I open my eyes. “Four.”
“Good girl.”
His praise rolls me to the balls of my feet. I am an eager beaver to win his shark approval and that’s not the water mammal I want to be.
“How far away are they?”
“Close enough.”
I can see from the gleam in his eyes that I’ve guessed right.
He eyes me and I know he’s sizing me up for another test. “Do you want to wait here or go after them?”
I know, either from spidey sense or simple logic, that they will be back, probably before dawn. Waiting is the easy choice. The safe, Mel-ish choice, but it’s not at all what I want.
“Let’s hunt,” I say and it’s not until he smiles that I realize I forgot to search for a nursery rhyme. The fact that I have to search for nursery rhymes now disturbs me as much as my newfound thirst for blood.
The nursery rhymes used to be how I thought. Part of who I was. I don’t know why I cling to them. Or maybe I do.
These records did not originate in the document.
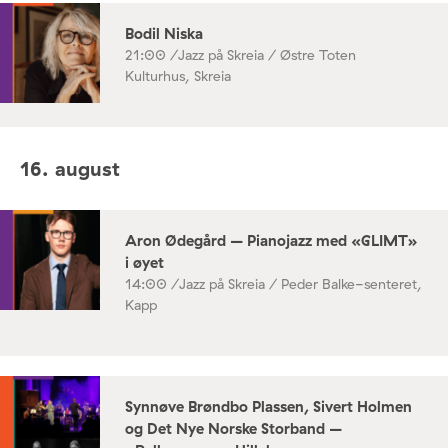
Bodil Niska
21:00 /
Jazz på Skreia / Østre Toten
Kulturhus, Skreia
16. august
Aron Ødegård – Pianojazz med «GLIMT»
i øyet
14:00 /
Jazz på Skreia / Peder Balke-senteret,
Kapp
Synnøve Brøndbo Plassen, Sivert Holmen
og Det Nye Norske Storband –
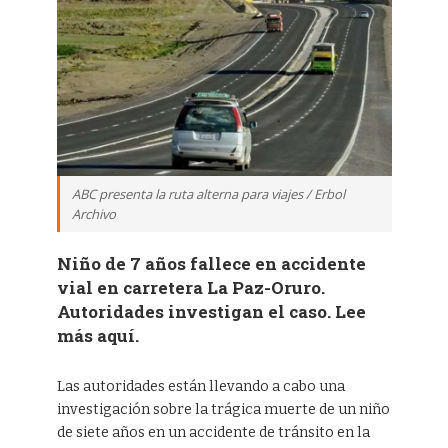
ABC presenta la ruta alterna para viajes / Erbol
Archivo
Niño de 7 años fallece en accidente
vial en carretera La Paz-Oruro.
Autoridades investigan el caso. Lee
más aquí.
Las autoridades están llevando a cabo una
investigación sobre la trágica muerte de un niño
de siete años en un accidente de tránsito en la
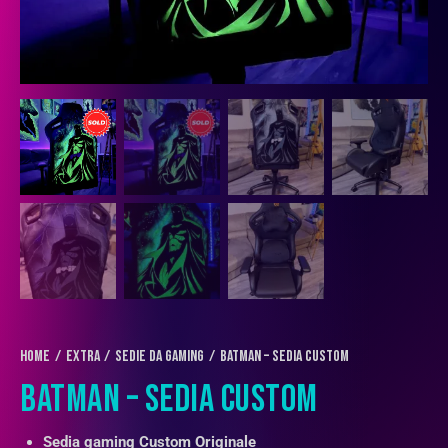
Home
EXTRA
Sedie da Gaming
Batman – Sedia Custom
BATMAN – SEDIA CUSTOM
Sedia gaming Custom Originale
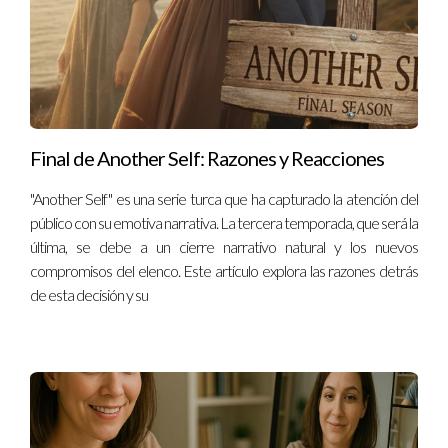
Final de Another Self: Razones y Reacciones
"Another Self" es una serie turca que ha capturado la atención del
público con su emotiva narrativa. La tercera temporada, que será la
última, se debe a un cierre narrativo natural y los nuevos
compromisos del elenco. Este artículo explora las razones detrás
de esta decisión y su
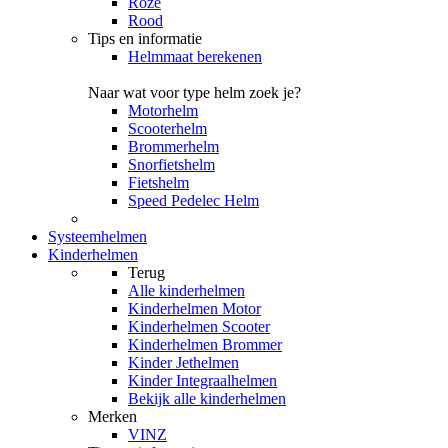
Roze
Rood
Tips en informatie
Helmmaat berekenen
Naar wat voor type helm zoek je?
Motorhelm
Scooterhelm
Brommerhelm
Snorfietshelm
Fietshelm
Speed Pedelec Helm
Systeemhelmen
Kinderhelmen
Terug
Alle
kinderhelmen
Kinderhelmen Motor
Kinderhelmen Scooter
Kinderhelmen Brommer
Kinder Jethelmen
Kinder Integraalhelmen
Bekijk alle kinderhelmen
Merken
VINZ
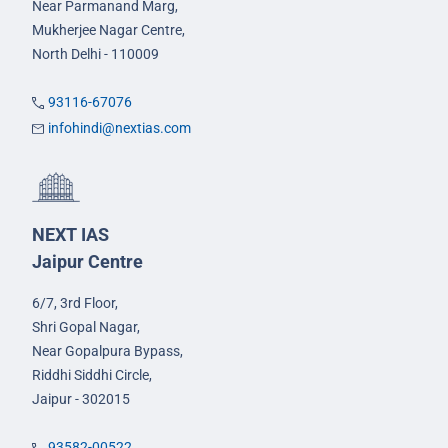
Near Parmanand Marg,
Mukherjee Nagar Centre,
North Delhi - 110009
93116-67076
infohindi@nextias.com
NEXT IAS
Jaipur Centre
6/7, 3rd Floor,
Shri Gopal Nagar,
Near Gopalpura Bypass,
Riddhi Siddhi Circle,
Jaipur - 302015
93582-00522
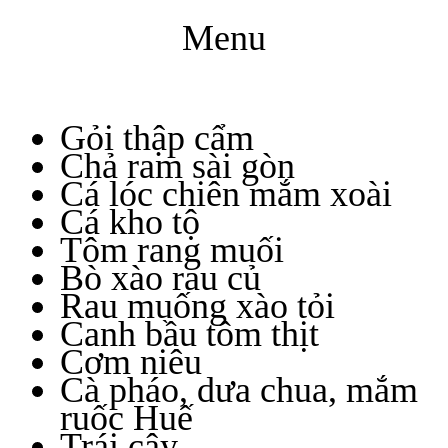
Menu
Gỏi thập cẩm
Chả ram sài gòn
Cá lóc chiên mắm xoài
Cá kho tộ
Tôm rang muối
Bò xào rau củ
Rau muống xào tỏi
Canh bầu tôm thịt
Cơm niêu
Cà pháo, dưa chua, mắm
ruốc Huế
Trái cây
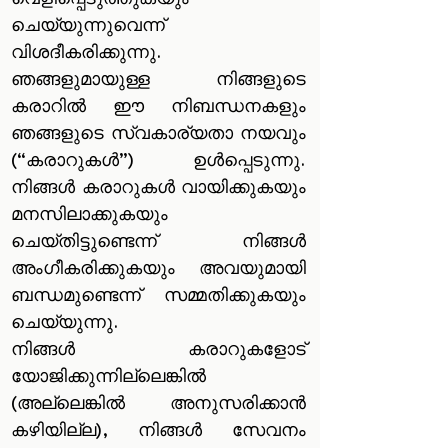
ചെയ്യുന്നുവെന്ന്
വിശദീകരിക്കുന്നു.
ഞങ്ങളുമായുള്ള നിങ്ങളുടെ
കരാറിൽ ഈ നിബന്ധനകളും
ഞങ്ങളുടെ സ്വകാര്യതാ നയവും
(“കരാറുകൾ”) ഉൾപ്പെടുന്നു.
നിങ്ങൾ കരാറുകൾ വായിക്കുകയും
മനസിലാക്കുകയും
ചെയ്തിട്ടുണ്ടെന്ന് നിങ്ങൾ
അംഗീകരിക്കുകയും അവയുമായി
ബന്ധമുണ്ടെന്ന് സമ്മതിക്കുകയും
ചെയ്യുന്നു.
നിങ്ങൾ കരാറുകളോട്
യോജിക്കുന്നില്ലെങ്കിൽ
(അല്ലെങ്കിൽ അനുസരിക്കാൻ
കഴിയില്ല), നിങ്ങൾ സേവനം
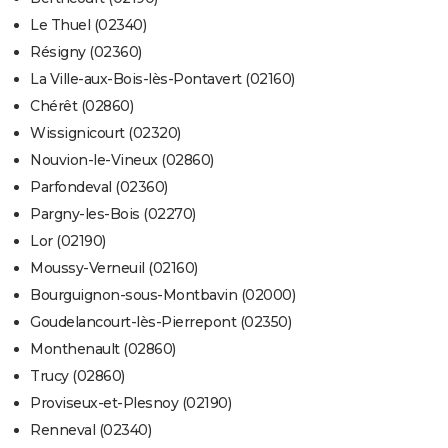
Le Thuel (02340)
Résigny (02360)
La Ville-aux-Bois-lès-Pontavert (02160)
Chérêt (02860)
Wissignicourt (02320)
Nouvion-le-Vineux (02860)
Parfondeval (02360)
Pargny-les-Bois (02270)
Lor (02190)
Moussy-Verneuil (02160)
Bourguignon-sous-Montbavin (02000)
Goudelancourt-lès-Pierrepont (02350)
Monthenault (02860)
Trucy (02860)
Proviseux-et-Plesnoy (02190)
Renneval (02340)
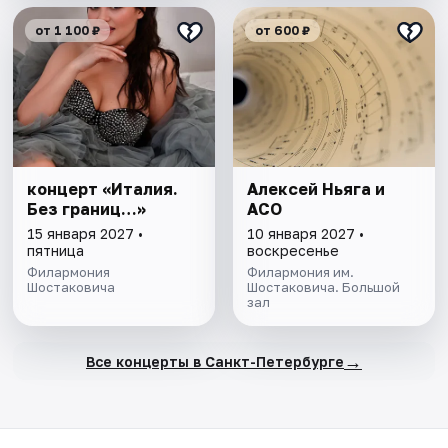
от 1 100 ₽
от 600 ₽
концерт «Италия.
Алексей Ньяга и
Без границ…»
АСО
15 января 2027 •
10 января 2027 •
пятница
воскресенье
Филармония
Филармония им.
Шостаковича
Шостаковича. Большой
зал
→
Все концерты в Санкт-Петербурге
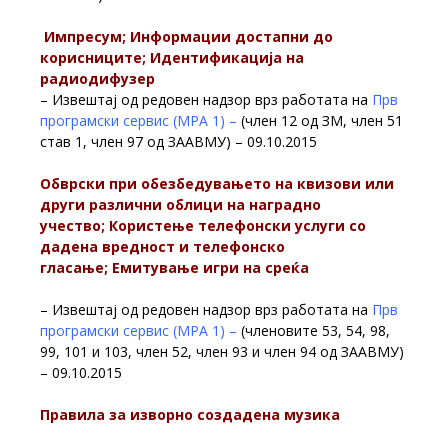
Импресум; Информации достапни до
корисниците; Идентификација на
радиодифузер
– Извештај од редовен надзор врз работата на
Прв
програмски сервис (МРА 1) –
(член 12 од ЗМ, член 51
став 1, член 97 од ЗААВМУ) – 09.10.2015
Обврски при обезбедувањето на квизови или
други различни облици на наградно
учество; Користење телефонски услуги со
дадена вредност и телефонско
гласање; Eмитување игри на среќа
– Извештај од редовен надзор врз работата на
Прв
програмски сервис (МРА 1) –
(членовите 53, 54, 98,
99, 101 и 103, член 52, член 93 и член 94 од ЗААВМУ)
– 09.10.2015
Правила за изворно создадена музика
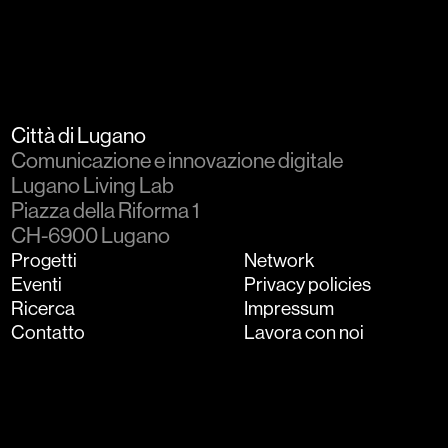
Città di Lugano
Comunicazione e innovazione digitale
Lugano Living Lab
Piazza della Riforma 1
CH-6900 Lugano
Progetti
Network
Eventi
Privacy policies
Ricerca
Impressum
Contatto
Lavora con noi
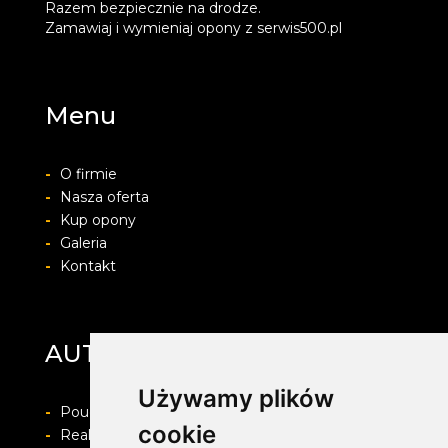
Razem bezpiecznie na drodze.
Zamawiaj i wymieniaj opony z serwis500.pl
Menu
-
O firmie
-
Nasza oferta
-
Kup opony
-
Galeria
-
Kontakt
AUTO-PROTECT
Używamy plików
-
Pouczenie o prawie do odstapienia od umowy
cookie
-
Realizacja zamówienia i formy płatności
As I run through the woods, following the sounds of the Ticks’ discordant notes, I wonder, do I have so much trouble letting go of the girl I was because I don’t yet know the girl I’m going to be?
Is there anything left of that other Mel?
All my life I’ve been prey. Twitchy and nervous. Fearful and frightened. Only the music made it bearable.
People say kids can be cruel, but they aren’t. They are natural predators. They are as proud as lions but more cackle than pride. Like hyenas, they hunt and scavenge. They pick off the weak, the strange, the affected. The girl I was, was perfect prey for a cackle of hyenas. Only my steady drumbeat, only my sister-flower, kept me strong. She was the rest of the herd that circles the frail and keeps them safe.
Now I live in bone-crushing darkness and soul-stealing silence, with a hunger so vast it is my everything. I miss the music, the wild cacophony that was my life in the Before. In my Before. In that other life. But for now, I am only hunger. I only feed. I am not prey, but predator.